Records supplied –

==*==

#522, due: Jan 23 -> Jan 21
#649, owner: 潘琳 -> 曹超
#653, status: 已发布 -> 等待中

==*==

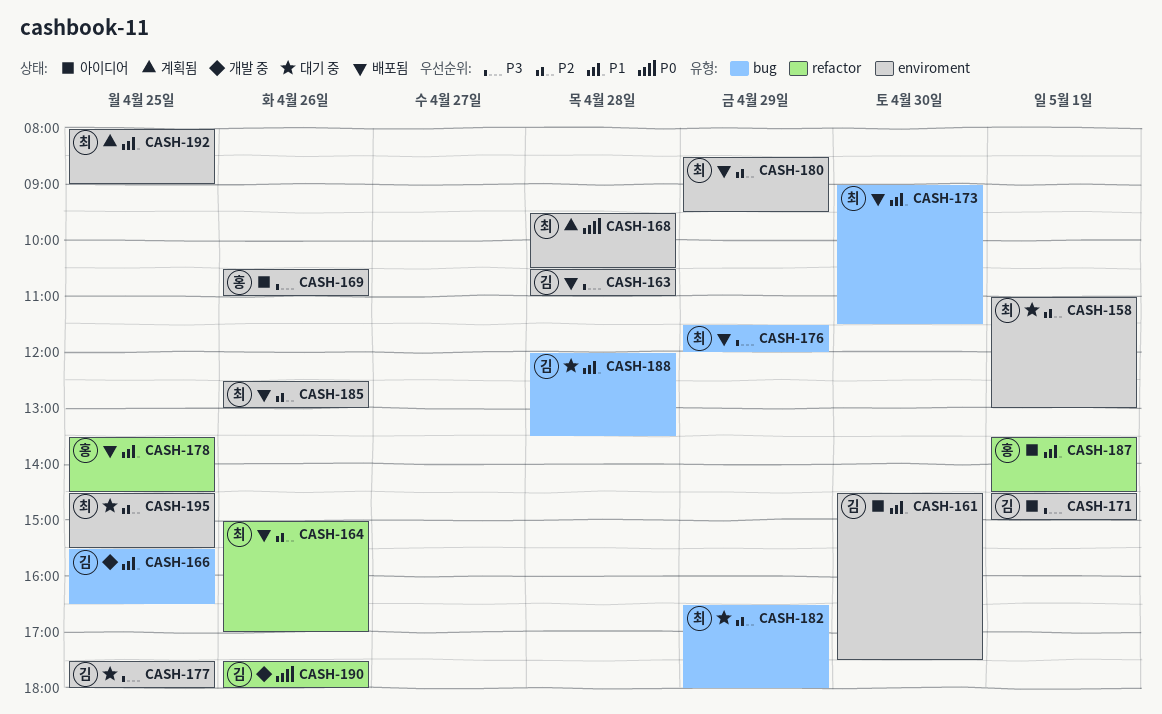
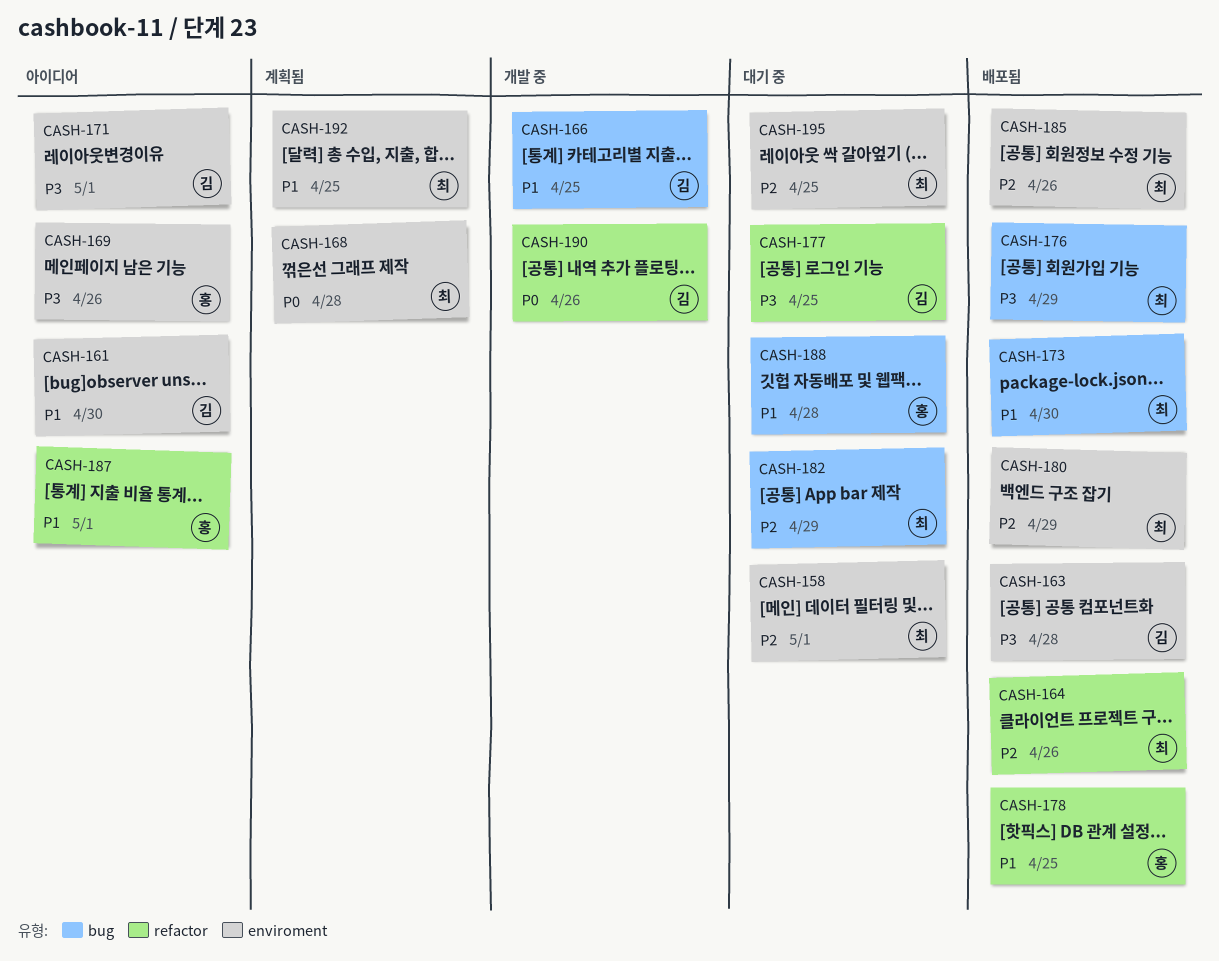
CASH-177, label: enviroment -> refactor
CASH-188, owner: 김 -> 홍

==*==

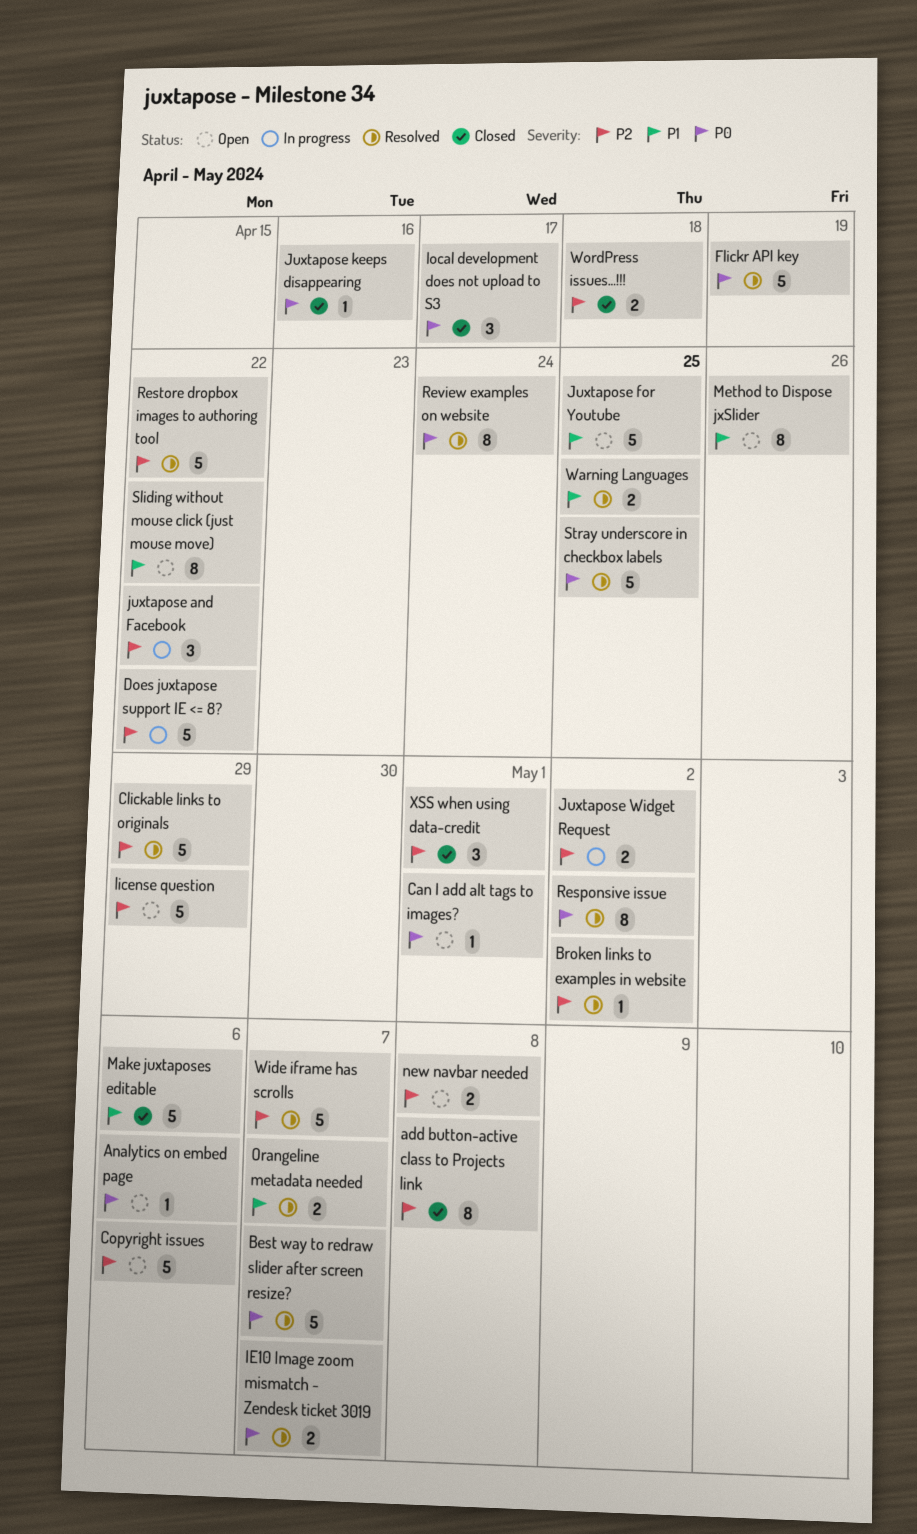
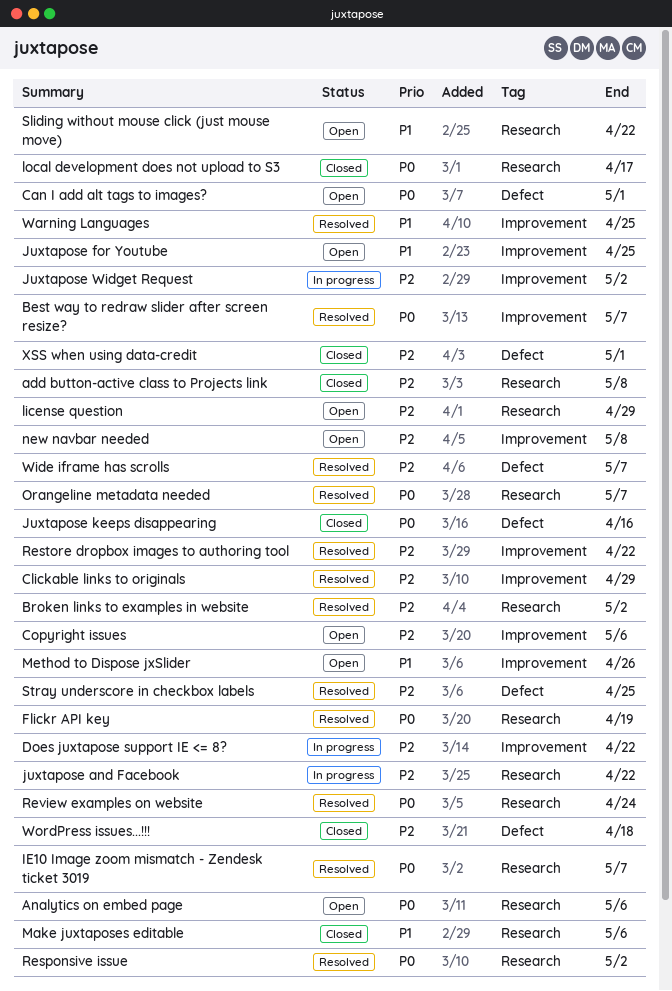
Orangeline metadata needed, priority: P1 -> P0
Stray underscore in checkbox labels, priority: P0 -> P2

==*==

Brief – In the listing, how many lines hold "priority"? Answer with a bare number.

Completed task – 2